In a separate deal, also announced Friday, NextEra Energy Resources, the competitive energy subsidiary of NextEra Energy, said it would sell its ownership interest in its Marcus Hook, Pa., generating assets to an affiliate of Starwood Energy Group Global for $760 million. Starwood Energy is an energy infrastructure investment firm.
The assets include two natural gas-fired power plants, the 790-megawatt combined-cycle Marcus Hook Energy Center and the 50-megawatt simple-cycle Marcus Hook 50 Energy Center, the statement said.
Barclays and Simpson Thacher & Bartlett are advising NextEra Energy Resources, while Morrison & Foerster is legal counsel to Starwood Energy.
The twin deals for NextEra come after a $4.3 billion merger with Hawaiian Electric Industries (HE - Get Report) was terminated earlier this month following rejection of the deal by the Hawaii Public Utilities Commission.
NextEra's stock, which trades on the New York Stock Exchange, was up 0.6% on Friday morning to $128.20.
Energy Future Holdings filed for Chapter 11 protection on April 29, 2014, to implement a restructuring that later was scrapped.
Sontchi in May allowed EFH to bifurcate its plan proceedings after the collapse of the confirmed plan. The judge on June 17 signed an order approving the third amended disclosure statement outlining the plan of TCEH and EFH shared services debtors, with a confirmation hearing set for Aug. 17. The remaining debtors -- the ones related to the NextEra deal -- were set to seek approval of a disclosure statement for their own plan on July 21, but an order never was entered.
The new TCEH plan would either spin off the company to holders of its first-lien debt or allow a taxable sale or exchange of the company.
EFH, formerly known as TXU, was formed after a consortium of private equity firms, including Kohlberg Kravis Roberts (KKR - Get Report) , TPG Capital and Goldman Sachs (GS - Get Report) , acquired the company for about $32 billion in equity on Oct. 10, 2007, assuming $13 billion in debt.
Ahmad Masud and Pierre Bosse at Credit Suisse Securities and Ray Wood and Jason Satsky of Bank of America Merrill Lynch are NextEra's lead financial advisers.
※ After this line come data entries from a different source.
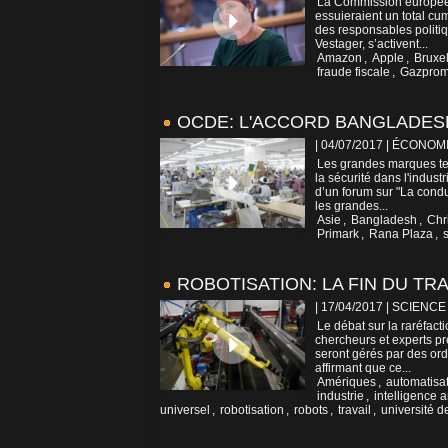
La Commission européenn
essuieraient un total cu
des responsables polit
Vestager, s’activent...
Amazon
,
Apple
,
Bruxel
fraude fiscale
,
Gazpro
OCDE: L'ACCORD BANGLADES
| 04/07/2017
|
ÉCONOM
Les grandes marques tex
la sécurité dans l'indust
d’un forum sur "La cond
les grandes...
Asie
,
Bangladesh
,
Chr
Primark
,
Rana Plaza
,
ROBOTISATION: LA FIN DU TRA
| 17/04/2017
|
SCIENCE
Le débat sur la raréfact
chercheurs et experts pr
seront gérés par des ord
affirmant que ce...
Amériques
,
automatisa
industrie
,
intelligence ar
universel
,
robotisation
,
robots
,
travail
,
université d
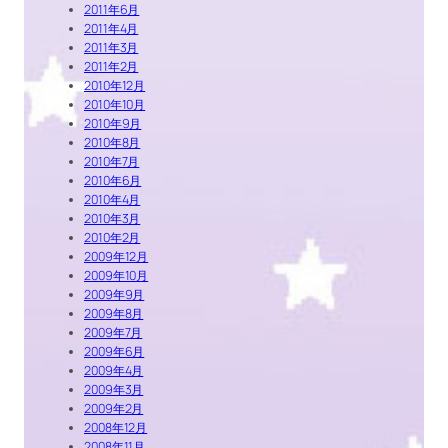
2011年6月
2011年4月
2011年3月
2011年2月
2010年12月
2010年10月
2010年9月
2010年8月
2010年7月
2010年6月
2010年4月
2010年3月
2010年2月
2009年12月
2009年10月
2009年9月
2009年8月
2009年7月
2009年6月
2009年4月
2009年3月
2009年2月
2008年12月
2008年11月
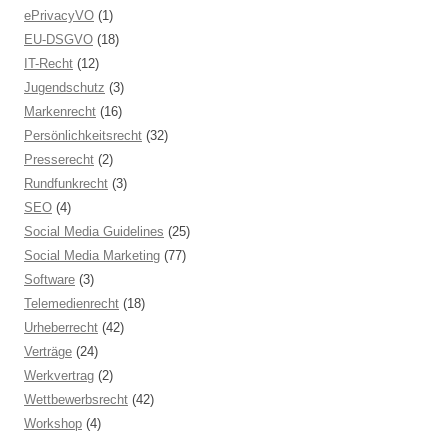
ePrivacyVO
(1)
EU-DSGVO
(18)
IT-Recht
(12)
Jugendschutz
(3)
Markenrecht
(16)
Persönlichkeitsrecht
(32)
Presserecht
(2)
Rundfunkrecht
(3)
SEO
(4)
Social Media Guidelines
(25)
Social Media Marketing
(77)
Software
(3)
Telemedienrecht
(18)
Urheberrecht
(42)
Verträge
(24)
Werkvertrag
(2)
Wettbewerbsrecht
(42)
Workshop
(4)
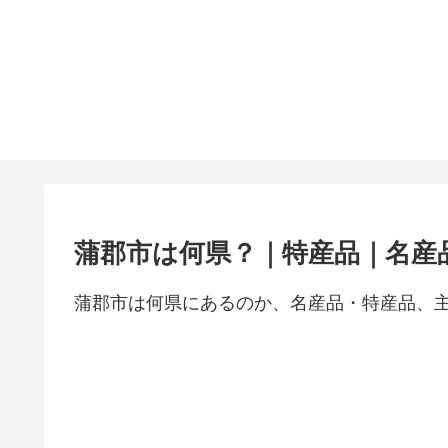
蒲郡市は何県？｜特産品｜名産
蒲郡市は何県にあるのか、名産品・特産品、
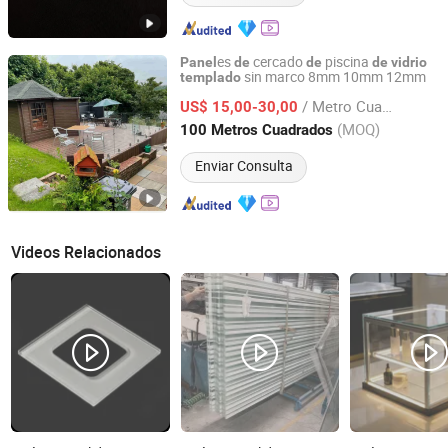
es
cercado
piscina
Panel
de
de
de
vidrio
sin marco 8mm 10mm 12mm
templado
QINGDAO ROCKY GROUP CO., LTD
/ Metro Cuadrado
US$ 15,00-30,00
Shandong, China
Desde 2021
(MOQ)
100 Metros Cuadrados
Enviar Consulta
Videos Relacionados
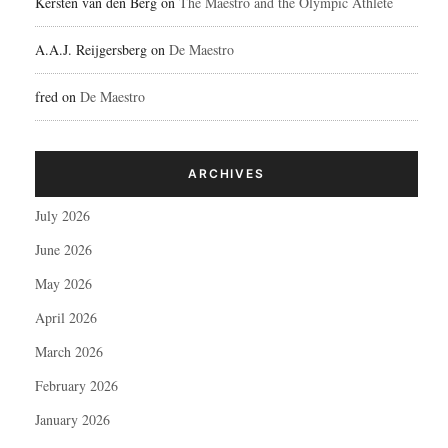
Kersten van den Berg
on
The Maestro and the Olympic Athlete
A.A.J. Reijgersberg
on
De Maestro
fred
on
De Maestro
ARCHIVES
July 2026
June 2026
May 2026
April 2026
March 2026
February 2026
January 2026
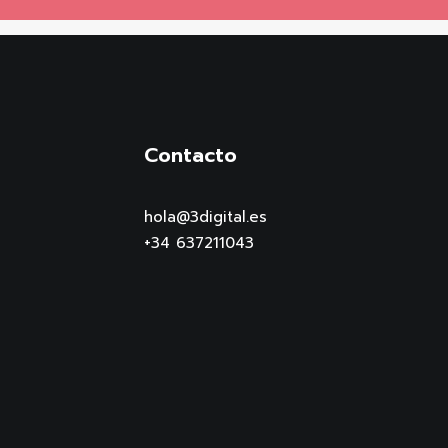
Contacto
hola@3digital.es
+34 637211043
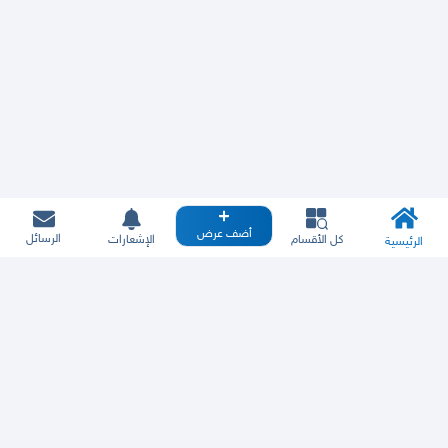
أضف عرض
الرسائل
كل الأقسام
الإشعارات
الرئيسية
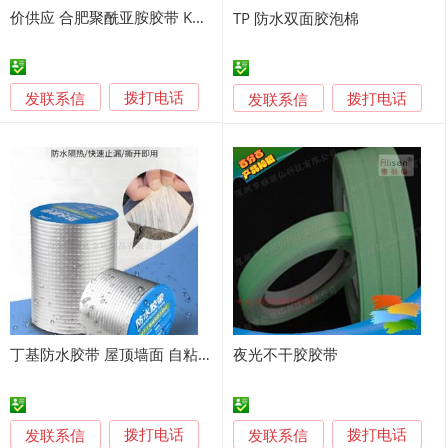
价供应 合肥聚酰亚胺胶带 KAPTON胶带
TP 防水双面胶泡棉
发联系信
发联系信
拨打电话
拨打电话
丁基防水胶带 屋顶墙面 自粘耐用
夜光不干胶胶带
发联系信
发联系信
拨打电话
拨打电话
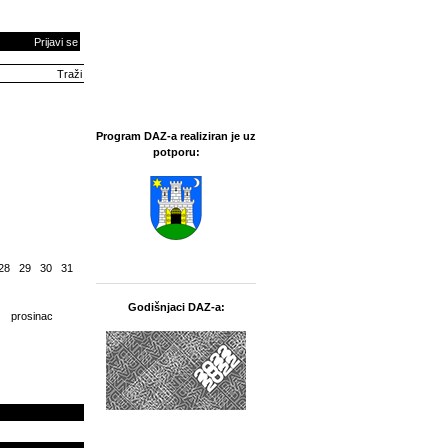
Prijavi se
Program DAZ-a realiziran je uz
potporu:
28
29
30
31
Godišnjaci DAZ-a:
prosinac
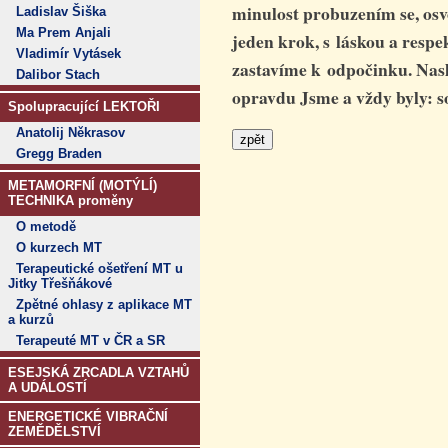
minulost probuzením se, osv
Ladislav Šiška
Ma Prem Anjali
jeden krok, s láskou a respe
Vladimír Vytásek
zastavíme k odpočinku.
Nasl
Dalibor Stach
opravdu Jsme a vždy byly: s
Spolupracující LEKTOŘI
Anatolij Někrasov
Gregg Braden
METAMORFNÍ (MOTÝLÍ)
TECHNIKA proměny
O metodě
O kurzech MT
Terapeutické ošetření MT u
Jitky Třešňákové
Zpětné ohlasy z aplikace MT
a kurzů
Terapeuté MT v ČR a SR
ESEJSKÁ ZRCADLA VZTAHŮ
A UDÁLOSTÍ
ENERGETICKÉ VIBRAČNÍ
ZEMĚDĚLSTVÍ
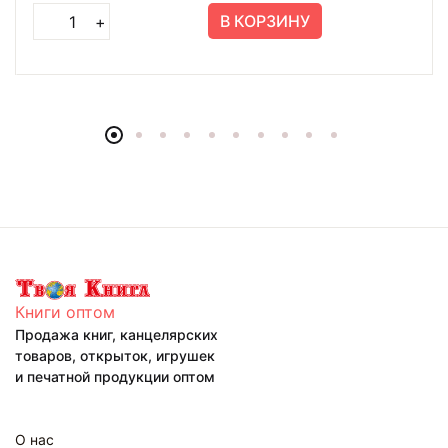
В КОРЗИНУ
+
Книги оптом
Продажа книг, канцелярских
товаров, открыток, игрушек
и печатной продукции оптом
О нас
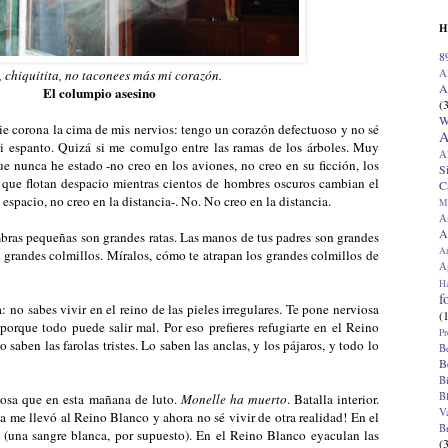
H
8
A
 chiquitita, no taconees más mi corazón.
A
El columpio asesino
(
W
e corona la cima de mis nervios: tengo un corazón defectuoso y no sé
A
 si espanto. Quizá si me comulgo entre las ramas de los árboles. Muy
A
ue nunca he estado -no creo en los aviones, no creo en su ficción, los
S
 que flotan despacio mientras cientos de hombres oscuros cambian el
C
 espacio, no creo en la distancia-. No. No creo en la distancia.
M
A
A
ombras pequeñas son grandes ratas. Las manos de tus padres son grandes
A
grandes colmillos. Míralos, cómo te atrapan los grandes colmillos de
Ap
H
f
: no sabes vivir en el reino de las pieles irregulares. Te pone nerviosa
(
 porque todo puede salir mal. Por eso prefieres refugiarte en el Reino
Pr
saben las farolas tristes. Lo saben las anclas, y los pájaros, y todo lo
B
B
B
B
mosa que en esta mañana de luto.
Monelle ha muerto
. Batalla interior.
V
a me llevó al Reino Blanco y ahora no sé vivir de otra realidad! En el
B
 (una sangre blanca, por supuesto). En el Reino Blanco eyaculan las
(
Its other advisers include Tom Widener at Deutsche Bank Securities; JPMorgan Securities; UBS Securities; Hugh Babowal, Eric Fornell and Aaron Smith at Wells Fargo Securities; and legal adviser William Greason of Chadbourne & Parke.
A Kirkland & Ellis team headed by Andrew Calder, Kevin Morris and John Pitts is advising EFH. James Sprayregen, Edward Sassower, Marc Kieselstein, Chad Husnick and Steven Serajeddini lead Kirkland's team providing counsel on the bankruptcy.
EFH's other advisers include an Evercore Partners team led by William Hiltz, David Ying, Stephen Goldstein, Brendan Panda and Sesh Raghavan and debtor counsel Mark D. Collins, Daniel J. DeFranceschi and Jason M. Madron of Richards, Layton & Finger. --Claire Poole contributed to this report.